Assignment ->
If an entry holds a picture, drop the picture and restate the rest word for word.

Listed records ->

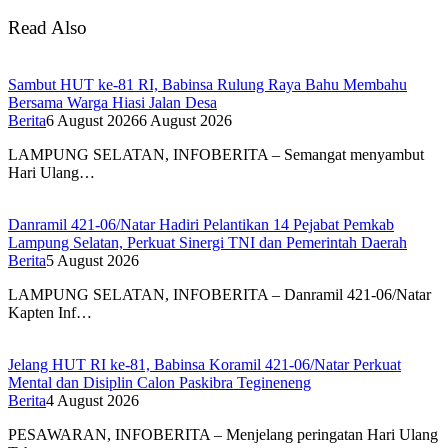
Read Also
Sambut HUT ke-81 RI, Babinsa Rulung Raya Bahu Membahu
Bersama Warga Hiasi Jalan Desa
Berita
6 August 2026
6 August 2026
LAMPUNG SELATAN, INFOBERITA – Semangat menyambut
Hari Ulang…
Danramil 421-06/Natar Hadiri Pelantikan 14 Pejabat Pemkab
Lampung Selatan, Perkuat Sinergi TNI dan Pemerintah Daerah
Berita
5 August 2026
LAMPUNG SELATAN, INFOBERITA – Danramil 421-06/Natar
Kapten Inf…
Jelang HUT RI ke-81, Babinsa Koramil 421-06/Natar Perkuat
Mental dan Disiplin Calon Paskibra Tegineneng
Berita
4 August 2026
PESAWARAN, INFOBERITA – Menjelang peringatan Hari Ulang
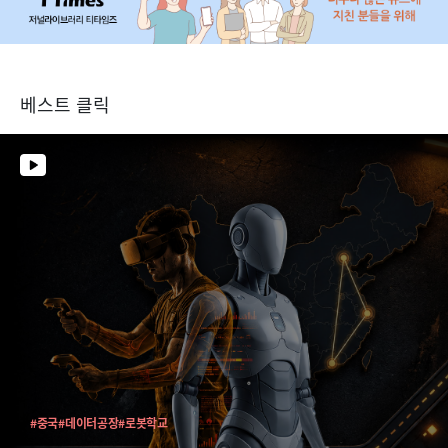
베스트 클릭
#중국
#데이터공장
#로봇학교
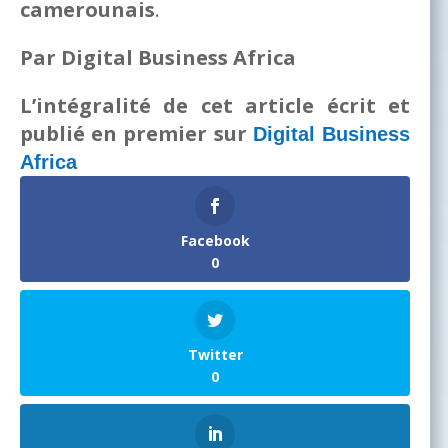
camerounais
.
Par Digital Business Africa
L’intégralité de cet article écrit et
publié en premier sur
Digital Business
Africa
Facebook
0
Twitter
0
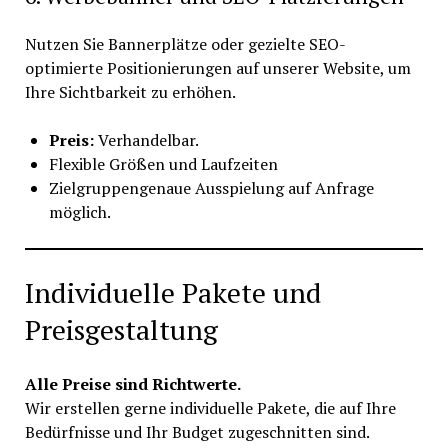
Nutzen Sie Bannerplätze oder gezielte SEO-
optimierte Positionierungen auf unserer Website, um
Ihre Sichtbarkeit zu erhöhen.
Preis:
Verhandelbar.
Flexible Größen und Laufzeiten
Zielgruppengenaue Ausspielung auf Anfrage
möglich.
Individuelle Pakete und
Preisgestaltung
Alle Preise sind Richtwerte.
Wir erstellen gerne individuelle Pakete, die auf Ihre
Bedürfnisse und Ihr Budget zugeschnitten sind.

Result ->
Read Also
Sambut HUT ke-81 RI, Babinsa Rulung Raya Bahu Membahu
Bersama Warga Hiasi Jalan Desa
Berita
6 August 2026
6 August 2026
LAMPUNG SELATAN, INFOBERITA – Semangat menyambut
Hari Ulang…
Danramil 421-06/Natar Hadiri Pelantikan 14 Pejabat Pemkab
Lampung Selatan, Perkuat Sinergi TNI dan Pemerintah Daerah
Berita
5 August 2026
LAMPUNG SELATAN, INFOBERITA – Danramil 421-06/Natar
Kapten Inf…
Jelang HUT RI ke-81, Babinsa Koramil 421-06/Natar Perkuat
Mental dan Disiplin Calon Paskibra Tegineneng
Berita
4 August 2026
PESAWARAN, INFOBERITA – Menjelang peringatan Hari Ulang
베스트 클릭
#중국
#데이터공장
#로봇학교
camerounais
.
Par Digital Business Africa
L’intégralité de cet article écrit et
publié en premier sur
Digital Business
Africa
Facebook
0
Twitter
0
Nutzen Sie Bannerplätze oder gezielte SEO-
optimierte Positionierungen auf unserer Website, um
Ihre Sichtbarkeit zu erhöhen.
Preis:
Verhandelbar.
Flexible Größen und Laufzeiten
Zielgruppengenaue Ausspielung auf Anfrage
möglich.
Individuelle Pakete und
Preisgestaltung
Alle Preise sind Richtwerte.
Wir erstellen gerne individuelle Pakete, die auf Ihre
Bedürfnisse und Ihr Budget zugeschnitten sind.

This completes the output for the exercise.